Speaking of online modes, there are two: World Championship and Survival Mode. World Championship selects five microgames once a week, giving you seven days to submit your best time across them. The times are ranked world-wide and by your birth year, which sure is amusing – I feel better being judged against my OG NES gamer peers and not the hot new child prodigies with superhuman reflexes. It’s fun to log your best scores, but I wish it would show me what the current leaderboards look like rather than holding them until the end. Competing against a black box (and not being able to watch competitors until after the challenge week concludes) seriously dampens the thrill.
Meanwhile, Survival Mode is an elimination round that has you playing against the ghost data of other players – basically previously recorded videos of other players that happen on your screen at the same time you’re playing – that you have to best to proceed. The three rounds are always made up of the same games (in alternating orders) that, you guessed it, refresh weekly. This weekly cycle seems oddly limiting – in this competition you at least get results immediately, but after you play the two weekly Survival Mode challenges, all that’s left to do is play them again for points to spend on unlocking items.

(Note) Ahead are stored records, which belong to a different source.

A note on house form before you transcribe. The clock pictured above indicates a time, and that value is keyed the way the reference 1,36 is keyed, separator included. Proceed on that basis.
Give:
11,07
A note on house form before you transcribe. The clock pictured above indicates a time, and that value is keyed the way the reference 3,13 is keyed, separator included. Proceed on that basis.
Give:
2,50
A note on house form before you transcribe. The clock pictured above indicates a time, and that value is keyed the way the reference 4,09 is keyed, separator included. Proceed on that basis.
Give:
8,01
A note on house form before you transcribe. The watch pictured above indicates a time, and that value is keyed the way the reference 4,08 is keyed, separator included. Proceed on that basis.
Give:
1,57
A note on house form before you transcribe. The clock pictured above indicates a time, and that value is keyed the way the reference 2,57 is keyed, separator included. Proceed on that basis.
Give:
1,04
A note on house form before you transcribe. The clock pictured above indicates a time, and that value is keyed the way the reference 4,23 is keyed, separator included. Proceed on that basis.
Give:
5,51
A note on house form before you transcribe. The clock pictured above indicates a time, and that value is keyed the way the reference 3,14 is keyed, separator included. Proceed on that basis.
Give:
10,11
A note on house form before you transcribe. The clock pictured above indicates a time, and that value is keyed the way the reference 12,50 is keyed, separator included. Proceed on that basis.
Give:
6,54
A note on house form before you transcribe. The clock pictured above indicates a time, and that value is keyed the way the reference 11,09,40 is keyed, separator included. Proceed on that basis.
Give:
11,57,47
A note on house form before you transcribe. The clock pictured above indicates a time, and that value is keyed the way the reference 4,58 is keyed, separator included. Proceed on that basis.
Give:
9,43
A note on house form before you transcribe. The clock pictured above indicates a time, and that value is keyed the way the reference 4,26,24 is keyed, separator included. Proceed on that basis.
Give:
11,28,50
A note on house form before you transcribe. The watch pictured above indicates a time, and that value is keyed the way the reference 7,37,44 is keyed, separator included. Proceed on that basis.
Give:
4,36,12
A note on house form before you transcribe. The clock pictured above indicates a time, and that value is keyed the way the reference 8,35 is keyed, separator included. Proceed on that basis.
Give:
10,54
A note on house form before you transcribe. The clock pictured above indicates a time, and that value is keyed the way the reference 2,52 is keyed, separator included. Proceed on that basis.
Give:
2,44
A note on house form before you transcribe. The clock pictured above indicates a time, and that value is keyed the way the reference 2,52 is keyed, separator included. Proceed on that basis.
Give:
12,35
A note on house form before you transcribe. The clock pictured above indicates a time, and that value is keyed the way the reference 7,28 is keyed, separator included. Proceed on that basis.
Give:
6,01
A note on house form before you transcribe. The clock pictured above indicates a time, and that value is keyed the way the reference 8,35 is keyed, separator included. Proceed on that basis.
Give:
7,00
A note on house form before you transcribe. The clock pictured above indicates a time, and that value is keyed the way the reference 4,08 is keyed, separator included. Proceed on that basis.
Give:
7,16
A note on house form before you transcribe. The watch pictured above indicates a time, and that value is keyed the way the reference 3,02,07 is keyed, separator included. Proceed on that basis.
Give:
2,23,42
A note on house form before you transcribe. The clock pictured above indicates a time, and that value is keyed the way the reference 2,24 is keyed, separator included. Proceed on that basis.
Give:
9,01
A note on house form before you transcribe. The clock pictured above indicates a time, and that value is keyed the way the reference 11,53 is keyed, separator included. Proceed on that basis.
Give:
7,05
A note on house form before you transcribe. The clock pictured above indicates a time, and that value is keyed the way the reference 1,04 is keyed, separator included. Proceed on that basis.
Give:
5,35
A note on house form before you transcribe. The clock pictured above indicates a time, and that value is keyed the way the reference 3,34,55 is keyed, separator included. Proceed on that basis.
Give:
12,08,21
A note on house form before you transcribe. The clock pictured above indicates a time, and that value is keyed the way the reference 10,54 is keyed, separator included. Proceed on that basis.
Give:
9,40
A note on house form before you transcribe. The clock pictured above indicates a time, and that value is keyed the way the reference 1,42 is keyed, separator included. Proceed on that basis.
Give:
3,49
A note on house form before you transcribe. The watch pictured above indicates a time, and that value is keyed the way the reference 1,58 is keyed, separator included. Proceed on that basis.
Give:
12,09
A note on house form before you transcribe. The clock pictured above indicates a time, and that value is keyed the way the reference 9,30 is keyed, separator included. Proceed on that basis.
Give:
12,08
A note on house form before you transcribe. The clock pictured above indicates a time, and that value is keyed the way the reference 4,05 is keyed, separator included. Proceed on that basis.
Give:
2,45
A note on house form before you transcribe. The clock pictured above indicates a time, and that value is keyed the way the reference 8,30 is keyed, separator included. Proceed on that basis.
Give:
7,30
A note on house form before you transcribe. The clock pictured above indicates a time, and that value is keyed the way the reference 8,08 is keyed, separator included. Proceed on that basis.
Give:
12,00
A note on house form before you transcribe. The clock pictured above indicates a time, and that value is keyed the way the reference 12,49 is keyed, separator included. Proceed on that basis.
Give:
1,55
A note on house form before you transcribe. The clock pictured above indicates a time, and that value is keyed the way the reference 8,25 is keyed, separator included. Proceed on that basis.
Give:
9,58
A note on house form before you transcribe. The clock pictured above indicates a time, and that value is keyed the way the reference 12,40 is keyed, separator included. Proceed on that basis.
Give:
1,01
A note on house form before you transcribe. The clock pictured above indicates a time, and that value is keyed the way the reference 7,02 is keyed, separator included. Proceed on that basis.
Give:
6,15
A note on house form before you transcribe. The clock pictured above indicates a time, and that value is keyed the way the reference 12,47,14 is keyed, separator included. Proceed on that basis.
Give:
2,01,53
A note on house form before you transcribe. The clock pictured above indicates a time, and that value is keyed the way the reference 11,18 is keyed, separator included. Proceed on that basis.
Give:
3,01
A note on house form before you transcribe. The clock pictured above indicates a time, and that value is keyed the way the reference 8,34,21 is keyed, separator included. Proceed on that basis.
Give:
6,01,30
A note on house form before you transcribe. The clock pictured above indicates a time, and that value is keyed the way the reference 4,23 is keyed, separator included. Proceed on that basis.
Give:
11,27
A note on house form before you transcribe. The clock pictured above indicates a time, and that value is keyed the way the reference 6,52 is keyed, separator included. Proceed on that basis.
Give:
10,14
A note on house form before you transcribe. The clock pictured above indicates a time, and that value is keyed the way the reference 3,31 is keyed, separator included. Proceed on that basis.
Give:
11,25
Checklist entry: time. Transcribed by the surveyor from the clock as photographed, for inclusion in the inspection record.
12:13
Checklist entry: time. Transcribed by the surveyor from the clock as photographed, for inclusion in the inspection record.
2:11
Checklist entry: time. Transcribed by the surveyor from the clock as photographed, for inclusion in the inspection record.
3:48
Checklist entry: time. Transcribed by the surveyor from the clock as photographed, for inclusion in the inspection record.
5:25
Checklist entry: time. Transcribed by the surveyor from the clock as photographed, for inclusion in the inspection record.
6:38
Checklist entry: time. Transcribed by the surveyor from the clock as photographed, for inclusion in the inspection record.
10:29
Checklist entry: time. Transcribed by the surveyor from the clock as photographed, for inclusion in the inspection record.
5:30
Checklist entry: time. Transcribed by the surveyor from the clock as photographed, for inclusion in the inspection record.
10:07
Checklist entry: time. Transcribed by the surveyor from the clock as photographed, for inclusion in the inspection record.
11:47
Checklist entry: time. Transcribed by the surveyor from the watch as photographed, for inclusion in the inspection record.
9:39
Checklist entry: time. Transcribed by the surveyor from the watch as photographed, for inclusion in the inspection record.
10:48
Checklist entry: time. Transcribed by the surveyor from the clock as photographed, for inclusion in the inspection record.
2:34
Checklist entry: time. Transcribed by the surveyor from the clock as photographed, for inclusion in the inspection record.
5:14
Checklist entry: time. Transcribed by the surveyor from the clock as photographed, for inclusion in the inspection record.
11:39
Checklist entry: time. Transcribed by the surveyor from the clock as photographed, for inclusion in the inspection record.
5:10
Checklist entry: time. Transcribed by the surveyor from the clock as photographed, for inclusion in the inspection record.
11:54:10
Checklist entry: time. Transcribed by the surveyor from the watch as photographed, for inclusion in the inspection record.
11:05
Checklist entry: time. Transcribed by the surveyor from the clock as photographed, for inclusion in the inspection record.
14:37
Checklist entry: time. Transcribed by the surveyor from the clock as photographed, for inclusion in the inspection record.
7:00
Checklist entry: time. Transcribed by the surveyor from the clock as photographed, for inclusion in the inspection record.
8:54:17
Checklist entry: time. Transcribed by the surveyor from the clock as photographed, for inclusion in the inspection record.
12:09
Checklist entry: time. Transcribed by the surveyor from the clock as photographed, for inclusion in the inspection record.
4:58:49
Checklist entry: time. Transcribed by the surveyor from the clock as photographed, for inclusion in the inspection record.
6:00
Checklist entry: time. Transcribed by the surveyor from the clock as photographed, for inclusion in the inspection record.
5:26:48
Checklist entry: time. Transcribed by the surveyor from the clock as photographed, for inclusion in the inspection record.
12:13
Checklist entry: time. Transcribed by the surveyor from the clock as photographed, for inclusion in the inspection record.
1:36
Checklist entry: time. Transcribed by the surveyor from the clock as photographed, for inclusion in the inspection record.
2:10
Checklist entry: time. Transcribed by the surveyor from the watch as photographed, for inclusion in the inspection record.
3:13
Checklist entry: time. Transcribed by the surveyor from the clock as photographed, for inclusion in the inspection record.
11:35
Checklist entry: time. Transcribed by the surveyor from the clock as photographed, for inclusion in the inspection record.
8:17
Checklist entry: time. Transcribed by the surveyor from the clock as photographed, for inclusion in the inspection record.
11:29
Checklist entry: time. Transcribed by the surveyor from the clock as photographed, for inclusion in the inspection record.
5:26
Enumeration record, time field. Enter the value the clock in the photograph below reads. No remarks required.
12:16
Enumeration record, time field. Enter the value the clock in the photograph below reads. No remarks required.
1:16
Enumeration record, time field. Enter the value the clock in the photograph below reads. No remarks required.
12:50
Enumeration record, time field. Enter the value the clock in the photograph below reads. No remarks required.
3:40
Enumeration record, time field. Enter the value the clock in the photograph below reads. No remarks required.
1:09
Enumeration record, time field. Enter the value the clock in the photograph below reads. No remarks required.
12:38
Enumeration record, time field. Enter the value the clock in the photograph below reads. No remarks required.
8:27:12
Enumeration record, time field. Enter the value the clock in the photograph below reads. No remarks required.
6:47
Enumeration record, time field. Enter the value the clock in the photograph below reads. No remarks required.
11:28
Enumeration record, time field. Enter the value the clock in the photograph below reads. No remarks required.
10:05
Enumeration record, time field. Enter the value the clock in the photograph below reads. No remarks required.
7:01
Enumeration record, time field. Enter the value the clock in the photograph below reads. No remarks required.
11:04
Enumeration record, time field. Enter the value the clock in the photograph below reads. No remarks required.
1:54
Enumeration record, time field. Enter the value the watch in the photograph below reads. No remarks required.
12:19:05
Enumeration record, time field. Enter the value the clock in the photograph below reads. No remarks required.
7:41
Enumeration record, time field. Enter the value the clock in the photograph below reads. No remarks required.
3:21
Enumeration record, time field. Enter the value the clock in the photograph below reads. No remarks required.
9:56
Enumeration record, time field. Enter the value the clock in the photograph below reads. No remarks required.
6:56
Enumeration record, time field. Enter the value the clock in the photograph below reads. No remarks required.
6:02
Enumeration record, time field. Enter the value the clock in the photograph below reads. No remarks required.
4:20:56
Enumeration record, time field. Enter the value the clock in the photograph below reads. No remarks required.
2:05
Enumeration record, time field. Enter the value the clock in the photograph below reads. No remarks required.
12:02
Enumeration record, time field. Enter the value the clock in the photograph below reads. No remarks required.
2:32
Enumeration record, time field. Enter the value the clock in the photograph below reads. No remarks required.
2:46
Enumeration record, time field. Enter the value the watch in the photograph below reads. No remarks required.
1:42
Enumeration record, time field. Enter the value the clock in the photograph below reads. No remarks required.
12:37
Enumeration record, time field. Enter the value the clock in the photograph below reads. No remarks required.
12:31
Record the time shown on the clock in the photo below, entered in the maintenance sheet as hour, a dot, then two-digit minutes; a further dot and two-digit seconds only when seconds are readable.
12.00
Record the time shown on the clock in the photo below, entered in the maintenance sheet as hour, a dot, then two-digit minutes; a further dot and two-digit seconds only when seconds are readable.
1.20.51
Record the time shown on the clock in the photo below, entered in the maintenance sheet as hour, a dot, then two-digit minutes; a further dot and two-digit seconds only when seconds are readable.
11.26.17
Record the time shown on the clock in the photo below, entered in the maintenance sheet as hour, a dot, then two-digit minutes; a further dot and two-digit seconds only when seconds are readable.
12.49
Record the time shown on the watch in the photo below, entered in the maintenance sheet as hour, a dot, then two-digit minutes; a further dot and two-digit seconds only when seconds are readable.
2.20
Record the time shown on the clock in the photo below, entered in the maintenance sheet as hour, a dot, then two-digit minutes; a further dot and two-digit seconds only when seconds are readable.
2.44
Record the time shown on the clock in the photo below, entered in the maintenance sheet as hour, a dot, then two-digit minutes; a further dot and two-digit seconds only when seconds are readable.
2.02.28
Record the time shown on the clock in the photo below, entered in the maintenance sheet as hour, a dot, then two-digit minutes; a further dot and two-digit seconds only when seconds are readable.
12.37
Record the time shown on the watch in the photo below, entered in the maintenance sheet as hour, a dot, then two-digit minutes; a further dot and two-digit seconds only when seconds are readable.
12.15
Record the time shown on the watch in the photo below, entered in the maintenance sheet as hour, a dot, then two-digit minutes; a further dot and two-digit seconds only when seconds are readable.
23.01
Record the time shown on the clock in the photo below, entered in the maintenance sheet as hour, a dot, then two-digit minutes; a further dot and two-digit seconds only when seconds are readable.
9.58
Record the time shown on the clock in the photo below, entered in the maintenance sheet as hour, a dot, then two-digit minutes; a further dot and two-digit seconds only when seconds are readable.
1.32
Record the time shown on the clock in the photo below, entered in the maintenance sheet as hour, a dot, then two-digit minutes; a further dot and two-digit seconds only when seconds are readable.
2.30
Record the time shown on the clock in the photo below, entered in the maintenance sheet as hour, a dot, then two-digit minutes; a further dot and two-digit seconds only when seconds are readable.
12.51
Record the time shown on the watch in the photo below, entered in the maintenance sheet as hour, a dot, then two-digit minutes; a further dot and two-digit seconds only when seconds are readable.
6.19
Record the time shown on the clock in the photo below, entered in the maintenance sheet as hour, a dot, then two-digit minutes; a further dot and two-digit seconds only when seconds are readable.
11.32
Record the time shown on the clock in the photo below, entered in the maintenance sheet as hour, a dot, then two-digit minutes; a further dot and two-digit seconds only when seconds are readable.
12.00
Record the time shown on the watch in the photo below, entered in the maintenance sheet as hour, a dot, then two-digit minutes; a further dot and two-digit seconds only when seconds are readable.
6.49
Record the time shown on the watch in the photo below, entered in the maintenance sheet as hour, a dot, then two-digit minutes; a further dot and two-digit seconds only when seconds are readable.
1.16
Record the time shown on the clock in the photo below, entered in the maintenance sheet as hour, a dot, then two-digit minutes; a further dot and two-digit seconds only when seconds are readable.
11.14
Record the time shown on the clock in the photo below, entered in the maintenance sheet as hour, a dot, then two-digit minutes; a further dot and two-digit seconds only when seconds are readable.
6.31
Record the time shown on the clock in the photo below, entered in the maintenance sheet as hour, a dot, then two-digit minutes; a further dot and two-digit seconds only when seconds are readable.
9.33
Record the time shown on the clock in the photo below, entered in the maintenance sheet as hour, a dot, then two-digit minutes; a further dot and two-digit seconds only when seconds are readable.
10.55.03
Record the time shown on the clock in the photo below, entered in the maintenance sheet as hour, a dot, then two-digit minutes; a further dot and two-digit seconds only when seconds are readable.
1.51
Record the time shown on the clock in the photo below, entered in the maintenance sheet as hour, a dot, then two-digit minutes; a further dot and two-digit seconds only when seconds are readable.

If online modes are a bit stunted by the weekly waits for leaderboards and new challenges, at least the couch competitive mode that allows for up to eight players (sorry anyone stuck with sideways Joy-Cons!) has more immediately accessible content at the ready. In this mode you can compete on one-off games or pre-packaged sets of microgames where points are doled out and a victor declared at the end. The main issue with these is, like in multiplayer WarioWare or Mario Party minigames, those who have practiced the microgames ahead of time will inevitably have a leg up. So inviting seven friends over to watch you win every time is a party foul until they catch up – it’s unlikely that anyone will get the exact pattern right to kill four Oktoroks in the most efficient manner possible on some random The Legend of Zelda screen without having practiced. Luckily, you can choose to practice each microgame as the competition proceeds.
Verdict
Like NES Remix and WarioWare before it, Nintendo World Championships: NES Edition offers a good way to revisit challenging moments from a selection of classic NES games. The small library has more winners than losers – the shorter and more instantly repeatable the better – and even the silliest of tasks (like refilling Kid Icarus’s life by wallowing in a hot spring) can be goofy fun. Challenging yourself to improve or competing with your friends has some lasting appeal, but the weekly cycle of the online events artificially limits the fun. With its lovingly portrayed and accurate pixel art, music, and gameplay, these sample-sized portions of chopped up ROMs can serve as a good entrypoint for discovering and understanding their appeal for the first time.